Scroll Top

Love Is My Favorite Flavor: A Midwestern Dining Critic Tells All

In a remarkable career that has spanned nearly fifty years, Wini Moranville has witnessed the American restaurant landscape transform from the inside out.

At just shy of fourteen, she began a ten-year stretch working in a kaleidoscope of quintessential Midwestern eateries of the time—from a strait-laced cafeteria to a hippie-run vegetarian restaurant, from a depressing chain coffee shop to an iconic department store tearoom, and later, a formal dining club. Moranville’s hands-on experiences weave a vivid tapestry of the heart, humor—and the unforgettable people—she found on the scene in the 1970s and 1980s.

In the mid-1990s, the tables turned as Moranville became a prolific food and wine writer for national publications and the dining critic for The Des Moines Register, for which she wrote over 700 restaurant reviews.

Interwoven with Moranville’s reflections on bygone restaurants are more recent anecdotes recounting the joys and challenges of restaurant reviewing. From awkward mishaps when she was recognized at dining spots, to repeatedly being cornered by local readers who disagreed with her reviews—not to mention the hate-mail and social-media weirdness—reviewing restaurants could be a minefield.

Moranville also recounts the challenges of writing fairly and honestly about Des Moines restaurants after spending long stretches of each summer in France. Though she kept a razor-sharp focus on what Des Moines did best, she sometimes felt the Des Moines diner deserved better.

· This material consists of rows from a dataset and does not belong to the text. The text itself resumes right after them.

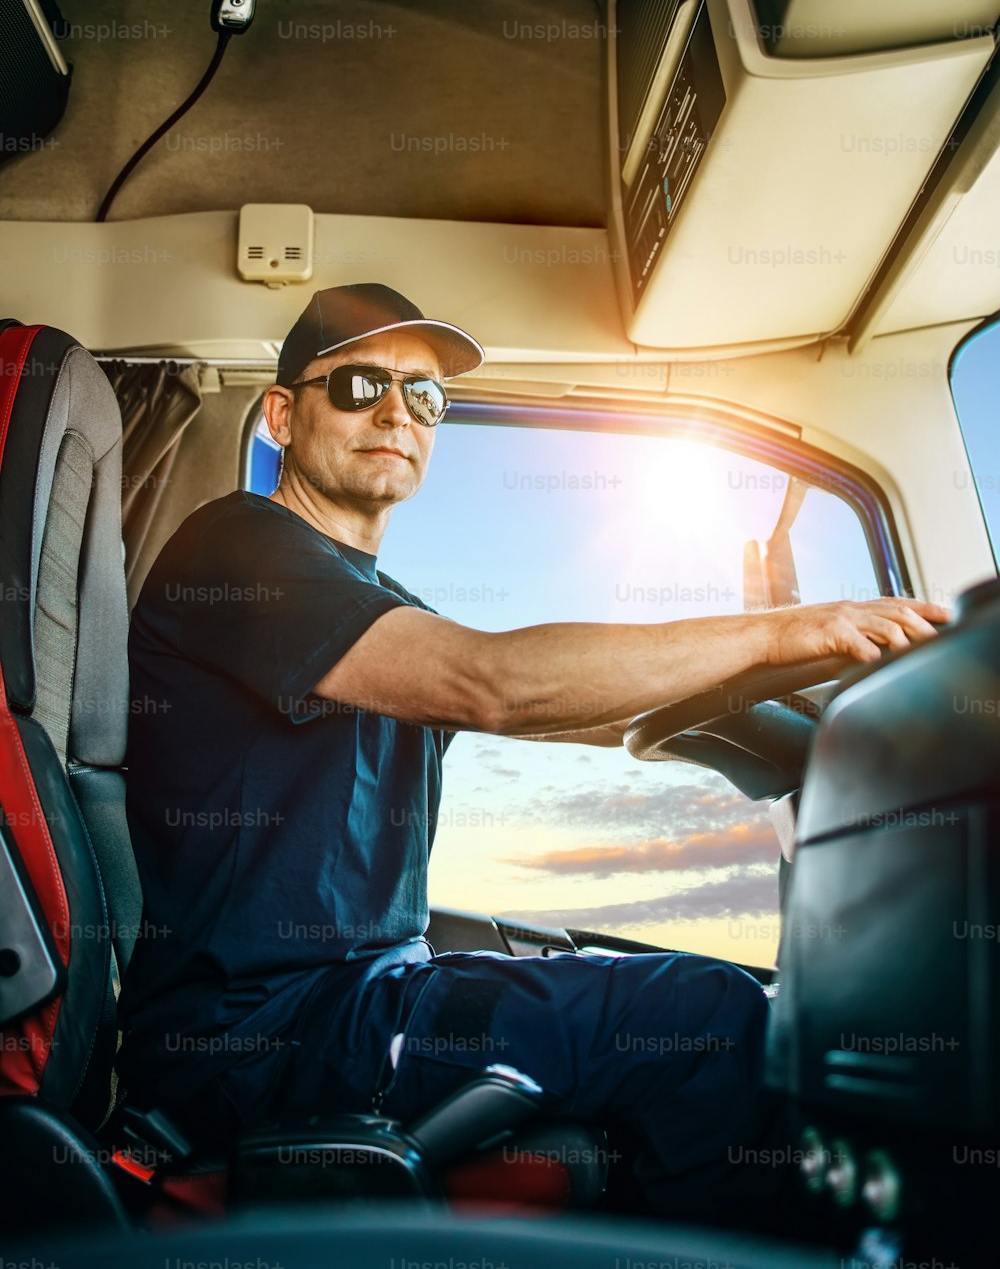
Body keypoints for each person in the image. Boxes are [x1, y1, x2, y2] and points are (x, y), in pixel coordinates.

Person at [117, 282, 946, 1218]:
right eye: (357, 385)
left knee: (711, 1004)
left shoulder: (378, 609)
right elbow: (497, 684)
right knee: (709, 1024)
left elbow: (568, 704)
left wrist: (755, 672)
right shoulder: (238, 548)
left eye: (424, 396)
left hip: (361, 995)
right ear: (282, 413)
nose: (397, 412)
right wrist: (785, 630)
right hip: (259, 1036)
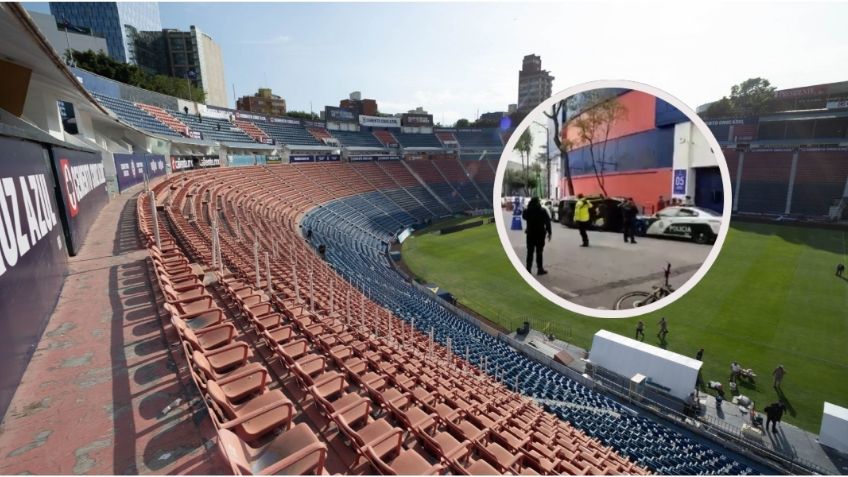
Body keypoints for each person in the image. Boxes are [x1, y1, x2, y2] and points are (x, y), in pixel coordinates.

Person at [522, 197, 552, 275]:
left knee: (530, 252)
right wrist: (549, 232)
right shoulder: (542, 211)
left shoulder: (527, 211)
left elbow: (524, 217)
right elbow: (547, 222)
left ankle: (528, 269)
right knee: (539, 252)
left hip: (530, 234)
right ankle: (540, 269)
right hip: (540, 234)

Amidst the vast changes that have occurred over the years, Love Is My Favorite Flavor underscores the timelessness of what it is we seek when we entrust restaurateurs with our hard-earned money and our hard-won leisure time. Dining out may have changed dramatically since the 1970s, but the joys of being in the hands of people who care deeply about our time at their tables have not.